Why does it feel like Nina’s not taking my side on this?
“They’re boys, Nina. And if you list out every little shred of evidence I have from that night, it’s the classic setup for the it was all a bet trope.”
Nina smacks a palm to the counter.
“There it is! I knew it! You make a narrative out of everything. Look—yes. Sometimes art imitates life. But you always oversimplify things so you can tuck them into neat and tidy boxes. It’s like you’re doing a literary analysis of your own fucking life to avoid actually living it.”
“I don’t do that,” I argue. Oh, God, I do.
“You do,” Nina says. “It’s self-sabotage. Because if you can convince yourself you already know how it ends, then you get to walk away without having to actually be a real person and live your life. Sometimes it feels like you don’t want to do anything.

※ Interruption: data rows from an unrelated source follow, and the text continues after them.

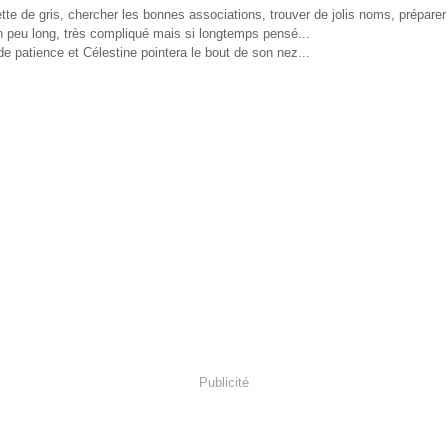
ette de gris, chercher les bonnes associations, trouver de jolis noms, prépare
un peu long, très compliqué mais si longtemps pensé...
e patience et Célestine pointera le bout de son nez...
Publicité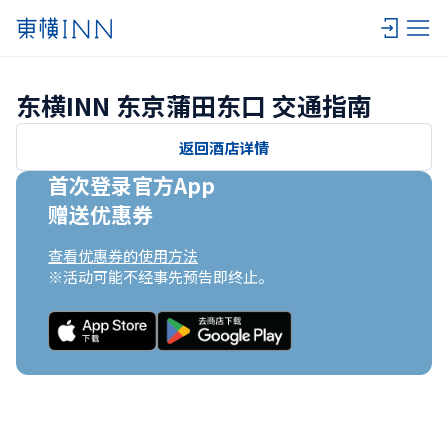
东横INN 东京蒲田东口 交通指南
返回酒店详情
首次登录官方App

赠送优惠券
查看优惠券的使用方法
※活动可能不经事先预告即终止。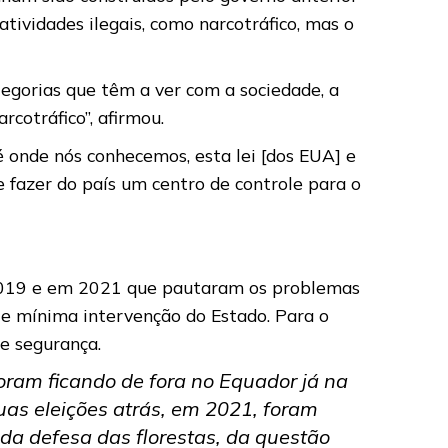
tividades ilegais, como narcotráfico, mas o
tegorias que têm a ver com a sociedade, a
rcotráfico”, afirmou.
é onde nós conhecemos, esta lei [dos EUA] e
 fazer do país um centro de controle para o
 2019 e em 2021 que pautaram os problemas
 e mínima intervenção do Estado. Para o
de segurança.
foram ficando de fora no Equador já na
uas eleições atrás, em 2021, foram
da defesa das florestas, da questão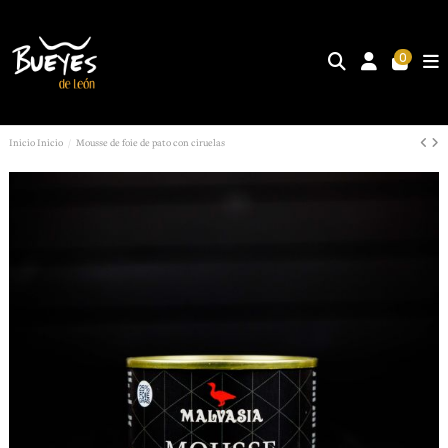
0
Inicio
Inicio
Mousse de foie de pato con ciruelas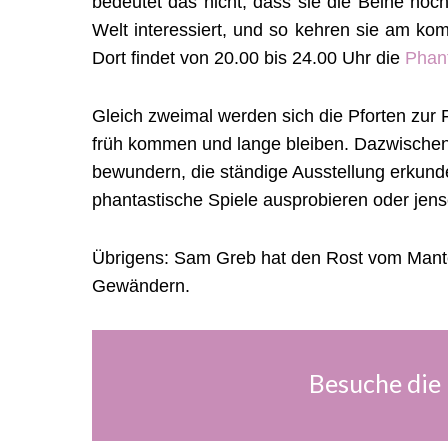
bedeutet das nicht, dass sie die Beine hoc
Welt interessiert, und so kehren sie am k
Dort findet von 20.00 bis 24.00 Uhr die
Phan
Gleich zweimal werden sich die Pforten zur 
früh kommen und lange bleiben. Dazwische
bewundern, die ständige Ausstellung erkund
phantastische Spiele ausprobieren oder jenseit
Übrigens: Sam Greb hat den Rost vom Mantel 
Gewändern.
Besuche die 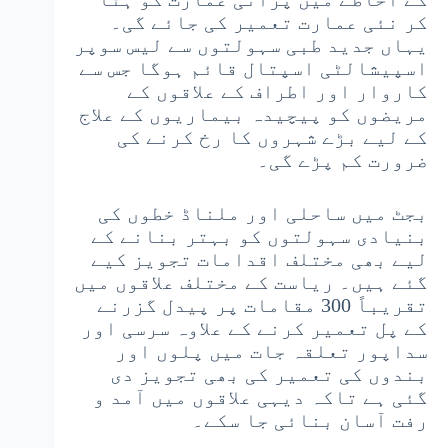
کر نئی عمارت تعمیر کی جائے گی۔
یہاں جدید طبی سہولتوں سے لیس سوپر
اسپیشالٹی اسپتال قائم ہوگا جس سے
کاروار اور اطراف کے علاقوں کے
مریضوں کو پیچیدہ بیماریوں کے علاج
کے لیے بڑے شہروں کا رخ کرنے کی
ضرورت کم پڑے گی۔
بجٹ میں ساحلی اور ملناڈ خطوں کی
بنیادی سہولتوں کو بہتر بنانے کے
لیے بھی مختلف اقدامات تجویز کیے
گئے ہیں۔ ریاست کے مختلف علاقوں میں
تقریباً 300 مقامات پر پیدل گزرنے
کے پل تعمیر کرنے کے علاوہ سرسی اور
سداپور تعلقہ جات میں پلوں اور
بندوں کی تعمیر کی بھی تجویز دی
گئی ہے تاکہ دیہی علاقوں میں آمد و
رفت آسان بنائی جا سکے۔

I get that you’re not a big fan of parties and crowds, but sometimes it feels very I’m not like other girls.”
It’s like she’s struck me across the face.
“I am like other girls,” I argue. “I make a point not to think I’m better than other women, and you know that.”
“So why were you able to full-on maul Vincent when it was just the two of you, but Harper and I had to physically drag you into the basketball house to get you to fucking talk to him? Huh? What’s all that about?”
“Because I was nervous,” I splutter. “I’m not good at this stuff, Nina. I’m not like—”
“Other girls?”
“That is not where I was going with that!”
Nina huffs, turns to shove her favorite mug onto the shelf, and then presses the cupboard door shut. When she spins to face me again, her expression is maternal in a way that makes me feel like I’m in elementary school again and my mom is asking me why I can’t just go over and say hello to the other kids instead of clinging to her leg.
“I love you, Kenny,” Nina says. “And that means I have to tell you when I think you’re in the wrong before you make a complete mess of everything.”
I think of Vincent’s face, bathed in magenta and cyan party lights. The ragged sigh he played off with a shrug. I’ve already made a mess.
“Can you please stop treating me like a child,” I beg Nina. I feel nauseous. My skin is tight. “Just because you like parties doesn’t mean I have to. And just because you go on tons of dates and hook up with people all the time—”
“So, I’m the whore best friend?”
I frown. “The what?”
“I’m just saying.” Nina shrugs. “It sounds like you’re the poor virginal main character, and I’m the whore best friend who’s only around to cheer you on while you go after the guy. I’m a supporting character. A plot device. I lent you my hottest bodysuit, dragged you to a party—because God forbid the bookworm go to a party of your own free will—and then I strategically slipped out of the picture so you could get the golden boy alone.” She folds a damp tea towel on the counter and gives it a proud pat. “I’m the whore best friend.”
“No, you aren’t,” I protest. “You’re not a whore, Nina.”
“And you’re not a child. So, stop acting like one and have some fucking agency.”
I’m so stunned, and my body is so shivery and overheated, that all I can think to do is slide off the kitchen stool and storm off to my room.
Like a child.
• • •
The next few days are miserable.
Chaucer kicks my ass. Then I learn we’re doing some Shakespeare next. Someone in our building takes my laundry out of the dryer and puts theirs in instead, stealing a dollar and wasting an hour of my life. I trip over a curb while crossing the street onto campus and make eye contact with a girl from my women’s literature class.
I don’t see Vincent at all, except in a very vivid nightmare.
(We’re in the basketball team’s house, except the floor plan is all scrambled and wonky, the way they tend to be in dreams. I’m chasing Vincent. I try to scream his name, but nothing comes out, and he keeps getting swallowed up in the crowd of faceless strangers.)
It’s a rotten week.
It doesn’t help that Nina and I are in some kind of horrible Wild West–style standoff, and Harper, who’s made it clear she won’t pick a side, has gotten mad at us for fighting and decided to ice us both out too. The three of us don’t fight often. We’ve never shuffled around the apartment in silence, coming and going without a word and waiting until the coast is clear to use our shared bathroom. I know I’ll have a break from the tension this weekend—Nina’s improv class is taking an overnight road trip to do a festival, and Harper’s headed home for the weekend to celebrate her grandmother’s hundredth birthday.